### INSTRUCTIONS TO FOLLOW
Set down every entry again word for word, please, but skip the pictures.

--- EXTRACTED RECORDS ---

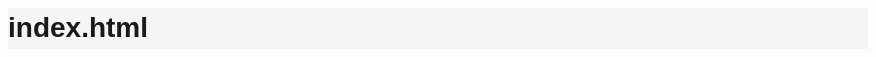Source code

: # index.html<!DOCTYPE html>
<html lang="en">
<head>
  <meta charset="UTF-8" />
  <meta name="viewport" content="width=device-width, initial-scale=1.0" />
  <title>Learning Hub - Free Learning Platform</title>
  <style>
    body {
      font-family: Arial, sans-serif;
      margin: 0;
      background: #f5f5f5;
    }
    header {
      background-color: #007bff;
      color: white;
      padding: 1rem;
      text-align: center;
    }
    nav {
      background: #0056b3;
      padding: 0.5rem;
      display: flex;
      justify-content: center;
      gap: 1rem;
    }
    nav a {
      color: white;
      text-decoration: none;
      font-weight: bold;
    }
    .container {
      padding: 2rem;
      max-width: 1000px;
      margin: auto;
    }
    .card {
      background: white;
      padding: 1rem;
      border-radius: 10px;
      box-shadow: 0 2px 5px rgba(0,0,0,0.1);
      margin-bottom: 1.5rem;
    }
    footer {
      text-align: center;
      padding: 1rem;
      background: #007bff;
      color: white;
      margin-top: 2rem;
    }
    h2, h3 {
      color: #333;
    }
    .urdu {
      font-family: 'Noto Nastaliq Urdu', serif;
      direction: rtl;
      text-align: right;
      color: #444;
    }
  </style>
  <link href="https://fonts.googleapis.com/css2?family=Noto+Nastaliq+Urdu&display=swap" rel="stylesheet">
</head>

---

### OUTPUT OF THE TASK
Source code

: # index.html<!DOCTYPE html>
<html lang="en">
<head>
  <meta charset="UTF-8" />
  <meta name="viewport" content="width=device-width, initial-scale=1.0" />
  <title>Learning Hub - Free Learning Platform</title>
  <style>
    body {
      font-family: Arial, sans-serif;
      margin: 0;
      background: #f5f5f5;
    }
    header {
      background-color: #007bff;
      color: white;
      padding: 1rem;
      text-align: center;
    }
    nav {
      background: #0056b3;
      padding: 0.5rem;
      display: flex;
      justify-content: center;
      gap: 1rem;
    }
    nav a {
      color: white;
      text-decoration: none;
      font-weight: bold;
    }
    .container {
      padding: 2rem;
      max-width: 1000px;
      margin: auto;
    }
    .card {
      background: white;
      padding: 1rem;
      border-radius: 10px;
      box-shadow: 0 2px 5px rgba(0,0,0,0.1);
      margin-bottom: 1.5rem;
    }
    footer {
      text-align: center;
      padding: 1rem;
      background: #007bff;
      color: white;
      margin-top: 2rem;
    }
    h2, h3 {
      color: #333;
    }
    .urdu {
      font-family: 'Noto Nastaliq Urdu', serif;
      direction: rtl;
      text-align: right;
      color: #444;
    }
  </style>
  <link href="https://fonts.googleapis.com/css2?family=Noto+Nastaliq+Urdu&display=swap" rel="stylesheet">
</head>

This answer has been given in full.